Last week I posted a Twitter update with a link to an article with the tag line: “Dressing up an expedition as a charitable act is just plain wrong“. It opens with this:
The next time some would-be adventurer tells me he’s doing an expedition to raise money for a cause, I’m finally going to say what I’ve been choking back for years: “You’re not going on your trip for charity, you’re going because you want to. Stop pretending to save the world and just go.”
Some kind of fundamental dissonance kicks in when hedonistic adventure gets slathered with pretend altruism. A typical fundraising pitch might go something like this (details changed to protect the guilty): “My goal is to raise money for charity X by becoming the Youngest Saskatchewanian Woman ever to climb Mount Everest.” Right off the bat this hits Level 3 on the B.S. scale…”
It provoked some discussion on Twitter and I thought I’d share some of the responses below. My own thoughts follow after.
@EnglishChris75 Potentially true. BUT, is using an expedition as a way of raising money for a charity wrong?
Frank James Spear
@FrankSpearCycle agree with Chris, who gives a damn about motivation? It’s a win win for the perpetrator and the charity of their choice
@alexhibbert A very welcome bonus and motivator but often falls short of being the actual purpose. Mike Horn has a great quote on this..
@AndiCraig84 Glad somebody brought this up.I certainly can think of examples on both sides of the argument-some ppl are very guilty of it
@secayford “I’m going to raise money for literacy by getting donations to go to a movie.” How is that different other than scale? Then again, there’re all sorts of ways to encourage charity and make parting with money seem more interesting. Human nature.
@The_Fowlers We did the #PCT primarily as a personal challenge and were very open about that… BUT also saw it as an opportunity to raise money for charity. Voluntary orgs are having a very tough time so why not?!
@ReubenHutton For me, articles like this help clarify the path of one’s ambitions, and guide away from the paths of others’…
@mracooke “for the hell of it adventure” Instead of dressing it up as charity… Spot on
Expeditions that get their charity to contribute to the exped cost are misguided. Otherwise I don’t see an argument against.
@richardonabike Charity benefits, adventurer may have a bit more fun…… Who does it hurt!?
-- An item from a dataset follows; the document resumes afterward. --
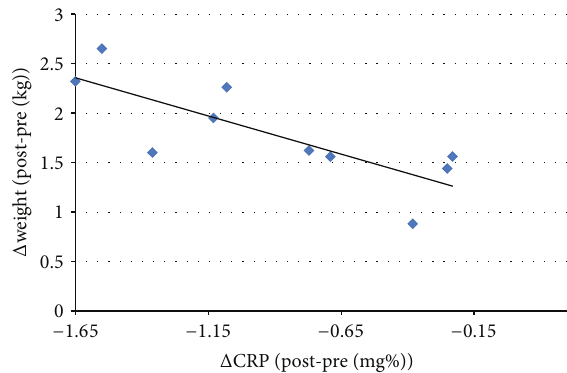
Figure 3: A correlation between the decrease in circulating CRP levels after surgery and the weight the child gained after surgery. The greater the fall in CRP levels the more the weight the boys gained after surgical intervention ( 𝑟 = −0.775 , 𝑃 = 0.041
Personally, I didn’t much like the tone of the article. I thought it was unnecessarily negative and mixed its arguments. For example, he makes several side swipes about guided expeditions and those with convoluted premises which gives the impression of someone who is angry about a whole sector of the expedition industry rather than the specific point about using charities for your own advantage.
I do think that some expeditions are guilty of milking tenuous charitable claims primarily as a means of furthering their own aims. But, for the most part, that’s not the case. At worst the charity gets bolted on as an after-thought which is still better than nothing, and at best the charitable aims are rooted in the best of intentions with hugely beneficial results for the charities involved.
And even in the minority of cases that might cynically leverage a charitable link, although it sits uncomfortably with me, some would argue that it’s still a win-win scenario.